I have a list with population, year, and county and I need to cut the list, and then find the number of uniq counties.
The list starts off like this:
#Population, Year, County
3900, 1969, Beaver
3798, 1970, Beaver
3830, 1971, Beaver
3864, 1972, Beaver
3993, 1973, Beaver
3976, 1974, Beaver
4064, 1975, Beaver
There is much more to this list, and many more counties. I have to cut out the county column, sort it, and then output the number of uniq counties. I tried this command:
cut -c3- list.txt | sort -k3 | uniq -c
But this does not cut the third list, nor does it sort it alphabetically. What am I doing wrong?

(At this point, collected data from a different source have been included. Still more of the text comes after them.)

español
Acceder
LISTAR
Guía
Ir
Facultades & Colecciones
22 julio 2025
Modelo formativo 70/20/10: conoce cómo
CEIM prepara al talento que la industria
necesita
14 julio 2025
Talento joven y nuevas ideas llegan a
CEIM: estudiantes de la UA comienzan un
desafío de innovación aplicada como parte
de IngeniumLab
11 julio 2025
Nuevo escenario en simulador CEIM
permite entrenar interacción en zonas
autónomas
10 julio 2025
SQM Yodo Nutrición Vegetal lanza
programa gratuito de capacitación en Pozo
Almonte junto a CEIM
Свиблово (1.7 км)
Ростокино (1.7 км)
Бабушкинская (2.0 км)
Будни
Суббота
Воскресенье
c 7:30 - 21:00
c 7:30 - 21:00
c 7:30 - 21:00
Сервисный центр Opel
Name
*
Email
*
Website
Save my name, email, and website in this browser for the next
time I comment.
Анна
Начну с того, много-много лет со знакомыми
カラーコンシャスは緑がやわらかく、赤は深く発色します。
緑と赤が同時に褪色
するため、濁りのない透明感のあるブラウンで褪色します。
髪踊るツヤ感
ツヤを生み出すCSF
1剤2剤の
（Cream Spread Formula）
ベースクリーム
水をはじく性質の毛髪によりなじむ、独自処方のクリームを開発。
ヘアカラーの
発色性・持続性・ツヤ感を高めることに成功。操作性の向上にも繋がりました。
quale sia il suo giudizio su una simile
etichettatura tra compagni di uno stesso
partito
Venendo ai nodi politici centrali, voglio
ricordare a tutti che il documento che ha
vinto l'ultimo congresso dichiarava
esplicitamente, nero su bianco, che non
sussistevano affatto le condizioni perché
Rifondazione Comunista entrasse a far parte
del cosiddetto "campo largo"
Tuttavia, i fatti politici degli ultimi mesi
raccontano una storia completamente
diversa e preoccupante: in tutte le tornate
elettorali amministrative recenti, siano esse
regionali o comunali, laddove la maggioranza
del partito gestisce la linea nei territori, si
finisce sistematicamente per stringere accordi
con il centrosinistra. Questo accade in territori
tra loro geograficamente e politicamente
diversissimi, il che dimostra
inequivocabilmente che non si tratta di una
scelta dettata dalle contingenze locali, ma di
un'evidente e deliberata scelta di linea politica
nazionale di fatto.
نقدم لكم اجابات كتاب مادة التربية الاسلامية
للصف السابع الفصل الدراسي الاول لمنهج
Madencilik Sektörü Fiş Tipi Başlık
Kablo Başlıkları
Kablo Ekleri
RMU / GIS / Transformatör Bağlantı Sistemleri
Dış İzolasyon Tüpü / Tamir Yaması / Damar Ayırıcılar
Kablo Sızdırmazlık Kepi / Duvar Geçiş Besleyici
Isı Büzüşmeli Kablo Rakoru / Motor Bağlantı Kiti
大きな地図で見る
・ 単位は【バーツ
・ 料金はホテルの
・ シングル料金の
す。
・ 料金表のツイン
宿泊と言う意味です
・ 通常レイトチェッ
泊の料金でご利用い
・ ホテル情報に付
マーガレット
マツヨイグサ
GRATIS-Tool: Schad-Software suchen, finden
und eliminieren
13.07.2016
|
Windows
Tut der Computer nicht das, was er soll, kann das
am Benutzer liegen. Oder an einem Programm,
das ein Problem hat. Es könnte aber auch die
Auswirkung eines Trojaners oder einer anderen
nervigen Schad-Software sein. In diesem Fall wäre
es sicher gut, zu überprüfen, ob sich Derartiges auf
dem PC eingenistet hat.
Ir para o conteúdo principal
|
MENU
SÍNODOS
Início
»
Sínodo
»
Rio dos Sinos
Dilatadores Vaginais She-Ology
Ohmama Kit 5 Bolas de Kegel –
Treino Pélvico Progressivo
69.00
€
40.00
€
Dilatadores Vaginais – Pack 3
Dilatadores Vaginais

You can add a delimiter, which is a comma in your case:
cut -f 3 -d, list.txt | sort | uniq
then, -c
specifies character position, rather than field, which is specified with -f
.
To strip spaces in front you can pipe this all through, e.g. awk '{print $1}'
, i.e.
cut -f 3 -d, list.txt | awk '{print $1}' | sort | uniq
[edit]
Aaaaand. If you try to cut
the 3rd field out, you are left with only one field after the pipe, so sorting on the 3rd field won't work, which is why I omitted it in my example. You get 1 field, you just sort on it and the apply uniq
.
You can use awk to extract third field (space delimited), and then do your sort/uniq stuff.